• _Task item_
Gather each line of the entries below that includes "Avalon".

• _Provided material_
"""
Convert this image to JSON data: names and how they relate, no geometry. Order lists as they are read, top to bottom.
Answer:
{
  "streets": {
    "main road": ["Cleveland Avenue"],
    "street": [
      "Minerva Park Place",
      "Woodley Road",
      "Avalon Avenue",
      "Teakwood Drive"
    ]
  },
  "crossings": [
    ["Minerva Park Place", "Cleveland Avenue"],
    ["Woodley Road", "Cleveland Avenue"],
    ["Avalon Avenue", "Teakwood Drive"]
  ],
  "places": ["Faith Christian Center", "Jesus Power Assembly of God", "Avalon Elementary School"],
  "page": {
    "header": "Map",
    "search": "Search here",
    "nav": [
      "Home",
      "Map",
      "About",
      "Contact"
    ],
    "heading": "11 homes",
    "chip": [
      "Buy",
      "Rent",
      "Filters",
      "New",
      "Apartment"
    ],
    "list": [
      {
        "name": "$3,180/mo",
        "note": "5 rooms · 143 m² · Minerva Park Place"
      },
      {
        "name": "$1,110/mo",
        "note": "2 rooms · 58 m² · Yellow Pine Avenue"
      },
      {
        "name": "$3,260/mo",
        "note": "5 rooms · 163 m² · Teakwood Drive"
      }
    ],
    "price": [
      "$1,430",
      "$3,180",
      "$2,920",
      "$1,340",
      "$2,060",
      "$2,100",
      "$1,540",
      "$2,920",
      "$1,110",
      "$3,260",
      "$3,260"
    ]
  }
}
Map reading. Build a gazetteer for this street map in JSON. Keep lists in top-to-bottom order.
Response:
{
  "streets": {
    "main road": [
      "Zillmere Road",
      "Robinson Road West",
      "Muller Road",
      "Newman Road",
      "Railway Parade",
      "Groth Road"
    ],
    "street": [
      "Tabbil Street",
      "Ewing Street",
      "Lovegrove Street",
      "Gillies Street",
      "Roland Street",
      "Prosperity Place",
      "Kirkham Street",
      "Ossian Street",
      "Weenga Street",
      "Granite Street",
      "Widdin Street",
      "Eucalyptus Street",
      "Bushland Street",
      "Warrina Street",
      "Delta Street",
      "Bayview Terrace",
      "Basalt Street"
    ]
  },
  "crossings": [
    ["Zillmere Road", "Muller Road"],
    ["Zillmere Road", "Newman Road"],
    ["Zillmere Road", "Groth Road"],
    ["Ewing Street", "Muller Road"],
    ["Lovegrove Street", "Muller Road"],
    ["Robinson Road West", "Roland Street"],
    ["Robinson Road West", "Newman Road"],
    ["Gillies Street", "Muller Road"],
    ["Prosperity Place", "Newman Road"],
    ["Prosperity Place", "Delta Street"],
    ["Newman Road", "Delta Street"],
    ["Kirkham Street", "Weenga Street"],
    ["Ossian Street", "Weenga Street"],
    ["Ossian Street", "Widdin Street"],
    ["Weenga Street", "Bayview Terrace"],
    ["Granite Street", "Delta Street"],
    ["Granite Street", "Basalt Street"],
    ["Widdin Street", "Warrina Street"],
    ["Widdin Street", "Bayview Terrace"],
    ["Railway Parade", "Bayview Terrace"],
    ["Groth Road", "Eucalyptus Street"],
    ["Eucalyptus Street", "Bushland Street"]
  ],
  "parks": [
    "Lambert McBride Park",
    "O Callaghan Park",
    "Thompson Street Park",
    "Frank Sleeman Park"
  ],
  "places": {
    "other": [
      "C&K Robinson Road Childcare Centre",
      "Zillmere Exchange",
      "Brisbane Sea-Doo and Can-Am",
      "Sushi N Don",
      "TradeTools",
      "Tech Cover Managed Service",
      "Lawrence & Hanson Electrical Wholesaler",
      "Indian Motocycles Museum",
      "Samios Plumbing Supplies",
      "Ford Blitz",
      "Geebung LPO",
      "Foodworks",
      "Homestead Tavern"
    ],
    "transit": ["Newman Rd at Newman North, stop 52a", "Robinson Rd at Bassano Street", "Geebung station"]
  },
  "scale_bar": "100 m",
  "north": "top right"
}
"""
• _Response to this exercise_
      "Avalon Avenue",
    ["Avalon Avenue", "Teakwood Drive"]
  "places": ["Faith Christian Center", "Jesus Power Assembly of God", "Avalon Elementary School"],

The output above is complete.